The aggressive pricing competition from xAI and others suggests the market is shifting toward accessibility and cost-effectiveness rather than pure performance leadership. This could accelerate enterprise adoption of AGI-adjacent technologies by making advanced reasoning capabilities economically viable for smaller organizations.

Most significantly, the research questioning the relationship between grounding and reasoning provides crucial guidance for AGI development strategies. Rather than assuming reasoning will emerge naturally, labs may need to explicitly design training regimens that target compositional generalization — potentially explaining why current frontier models still struggle with complex multi-step reasoning tasks.

FAQ

What makes RLSD different from previous AI training methods?
RLSD combines reinforcement learning’s reliable performance tracking with self-distillation’s granular feedback, allowing models to learn which specific reasoning steps lead to correct answers. This reduces computational requirements by up to 90% compared to traditional methods.
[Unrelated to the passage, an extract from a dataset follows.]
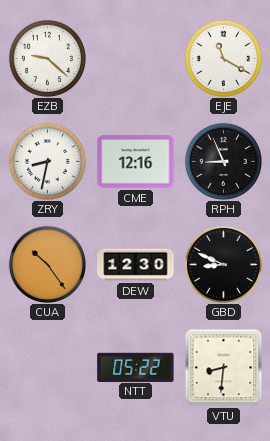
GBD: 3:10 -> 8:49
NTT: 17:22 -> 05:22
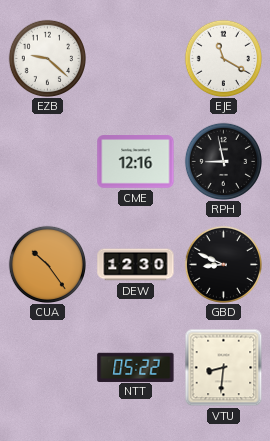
ZRY: 8:32 -> none
RPH: 8:56 -> 8:58
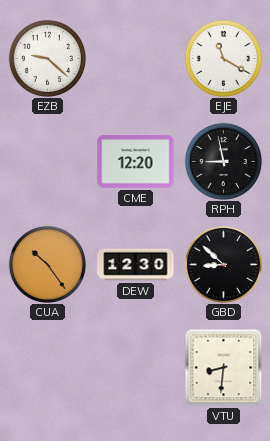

How does Poolside’s approach differ from OpenAI and Anthropic?
Poolside focuses on open-source models optimized for specific tasks like autonomous coding, rather than general-purpose proprietary models. Their Laguna models offer near-frontier performance at dramatically lower costs through open licensing.

Why is the grounding vs. reasoning research important for AGI?
It challenges the assumption that reasoning emerges automatically from symbol grounding, suggesting AGI developers must explicitly train for compositional reasoning rather than expecting it to develop naturally from other capabilities.